# M1/M2 And Thunderbolt Dock Question



## SOAREVERSOR (Jul 11, 2022)

So we have an aging thin and light laptop that needs to be retired and are looking at possibly the new air.  It's suitable for what she needs a laptop for and the form factor is fine and for a few reasons the mac ecosystem would be better on this purchase.   However there is an issue, they don't have dual external monitor support.   Looking at this it seems display link is sort of a work around.   However this dock is not a display link dock.

Has anybody tried pulling dual monitor support over a TB3 dock with an m1/m2 based mac?   The monitors are both LG 4k 60hz with DP and HDMI in.   If that's not an option we'd need to spring for the pro but the form factor isn't what she wants on that.   And at this point she'd rather lose a screen than deal with a dell/lenovo/hp laptop.


----------



## Leiesoldat (Jul 11, 2022)

According to the monitor resolutions table on the CalDigit Element hub page, the regular M1/M2 chip won't support more than one display: https://www.caldigit.com/thunderbolt-4-element-hub/.

The M1 Pro is what you will need for dual 4K 60Hz monitors. I recently ordered a M1 Pro for work and the lead times are pretty bad (2-3 months).

Edit: The 14" Macbook Pro isn't that much larger than the largest M2 Macbook Air and it is a little under a pound heavier than the Air.


----------



## SOAREVERSOR (Jul 11, 2022)

Leiesoldat said:


> According to the monitor resolutions table on the CalDigit Element hub page, the regular M1/M2 chip won't support more than one display: https://www.caldigit.com/thunderbolt-4-element-hub/.
> 
> The M1 Pro is what you will need for dual 4K 60Hz monitors. I recently ordered a M1 Pro for work and the lead times are pretty bad (2-3 months).
> 
> Edit: The 14" Macbook Pro isn't that much larger than the largest M2 Macbook Air and it is a little under a pound heavier than the Air.

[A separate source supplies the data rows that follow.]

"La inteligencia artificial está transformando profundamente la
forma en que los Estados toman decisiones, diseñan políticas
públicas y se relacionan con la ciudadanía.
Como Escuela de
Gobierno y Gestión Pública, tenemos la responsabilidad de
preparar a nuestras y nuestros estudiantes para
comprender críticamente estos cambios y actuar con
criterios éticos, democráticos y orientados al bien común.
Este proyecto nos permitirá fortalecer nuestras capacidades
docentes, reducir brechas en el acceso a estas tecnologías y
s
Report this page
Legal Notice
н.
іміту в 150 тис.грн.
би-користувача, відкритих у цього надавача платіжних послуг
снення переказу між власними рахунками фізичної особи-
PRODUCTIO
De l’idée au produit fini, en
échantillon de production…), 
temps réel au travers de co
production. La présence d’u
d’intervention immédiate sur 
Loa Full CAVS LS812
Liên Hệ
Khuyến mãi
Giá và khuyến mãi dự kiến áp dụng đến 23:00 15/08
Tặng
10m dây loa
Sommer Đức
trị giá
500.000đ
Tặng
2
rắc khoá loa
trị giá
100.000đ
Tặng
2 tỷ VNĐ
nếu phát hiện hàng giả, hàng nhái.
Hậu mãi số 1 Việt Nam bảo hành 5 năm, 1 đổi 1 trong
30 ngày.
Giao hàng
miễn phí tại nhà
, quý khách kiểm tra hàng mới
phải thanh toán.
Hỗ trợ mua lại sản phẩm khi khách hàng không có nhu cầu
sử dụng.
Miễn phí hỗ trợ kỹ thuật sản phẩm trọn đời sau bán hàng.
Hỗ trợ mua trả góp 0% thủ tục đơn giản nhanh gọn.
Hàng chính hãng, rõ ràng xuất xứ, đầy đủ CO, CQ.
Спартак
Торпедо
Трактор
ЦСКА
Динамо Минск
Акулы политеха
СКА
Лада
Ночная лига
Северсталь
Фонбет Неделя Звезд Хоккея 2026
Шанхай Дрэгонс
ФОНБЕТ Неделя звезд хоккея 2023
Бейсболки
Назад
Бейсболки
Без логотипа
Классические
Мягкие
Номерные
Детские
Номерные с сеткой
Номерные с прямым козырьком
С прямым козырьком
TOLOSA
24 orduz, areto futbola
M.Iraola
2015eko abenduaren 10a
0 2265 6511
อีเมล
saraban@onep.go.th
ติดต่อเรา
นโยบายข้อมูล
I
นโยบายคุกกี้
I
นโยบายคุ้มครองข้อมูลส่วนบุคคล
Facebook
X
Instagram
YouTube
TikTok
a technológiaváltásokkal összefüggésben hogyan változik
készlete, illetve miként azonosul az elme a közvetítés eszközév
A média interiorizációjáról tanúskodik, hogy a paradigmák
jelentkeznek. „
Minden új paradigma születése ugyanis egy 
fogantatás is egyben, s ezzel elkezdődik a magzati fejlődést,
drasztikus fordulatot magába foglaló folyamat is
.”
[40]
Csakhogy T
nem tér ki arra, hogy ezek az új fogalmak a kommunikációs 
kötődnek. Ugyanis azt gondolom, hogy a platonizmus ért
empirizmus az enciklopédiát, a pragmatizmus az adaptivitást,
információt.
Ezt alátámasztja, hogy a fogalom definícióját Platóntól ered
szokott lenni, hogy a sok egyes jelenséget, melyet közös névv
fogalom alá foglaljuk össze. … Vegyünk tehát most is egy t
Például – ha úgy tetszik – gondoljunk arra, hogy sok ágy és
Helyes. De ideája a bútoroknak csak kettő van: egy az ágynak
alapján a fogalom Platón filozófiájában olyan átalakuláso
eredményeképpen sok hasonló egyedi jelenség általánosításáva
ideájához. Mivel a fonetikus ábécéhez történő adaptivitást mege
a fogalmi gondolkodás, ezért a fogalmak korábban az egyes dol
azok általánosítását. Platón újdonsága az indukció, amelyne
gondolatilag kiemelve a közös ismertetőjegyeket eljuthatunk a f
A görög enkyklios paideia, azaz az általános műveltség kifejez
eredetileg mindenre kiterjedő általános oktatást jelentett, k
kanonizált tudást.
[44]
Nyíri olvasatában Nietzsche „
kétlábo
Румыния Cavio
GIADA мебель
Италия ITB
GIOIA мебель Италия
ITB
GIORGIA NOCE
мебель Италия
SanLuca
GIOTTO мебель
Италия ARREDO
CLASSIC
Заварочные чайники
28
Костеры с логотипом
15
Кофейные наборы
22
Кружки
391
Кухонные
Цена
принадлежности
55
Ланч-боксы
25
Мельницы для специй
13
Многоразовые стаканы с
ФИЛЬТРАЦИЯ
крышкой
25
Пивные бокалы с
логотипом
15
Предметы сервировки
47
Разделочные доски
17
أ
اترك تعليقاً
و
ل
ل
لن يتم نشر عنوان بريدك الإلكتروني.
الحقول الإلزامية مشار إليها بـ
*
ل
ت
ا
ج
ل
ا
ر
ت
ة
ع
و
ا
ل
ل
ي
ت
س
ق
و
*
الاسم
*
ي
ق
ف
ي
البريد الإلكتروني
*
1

It doesn't but displaylink will do a second off of USB software trickery.  It's not that the chip can't, it's that apple locked it.   She wants the air because form factor.   It's mostly for light work.   Really at this point it might be worth saying "fuck it all" and just getting the thinnest thing we can get and loading linux.  Don't trust lenovo, had bad luck with HP, and if it's not going to work with the TB3 dock there's nothing saying I can't just toss fedora on something.  She's frequently on the plane or train for hours at a time.


----------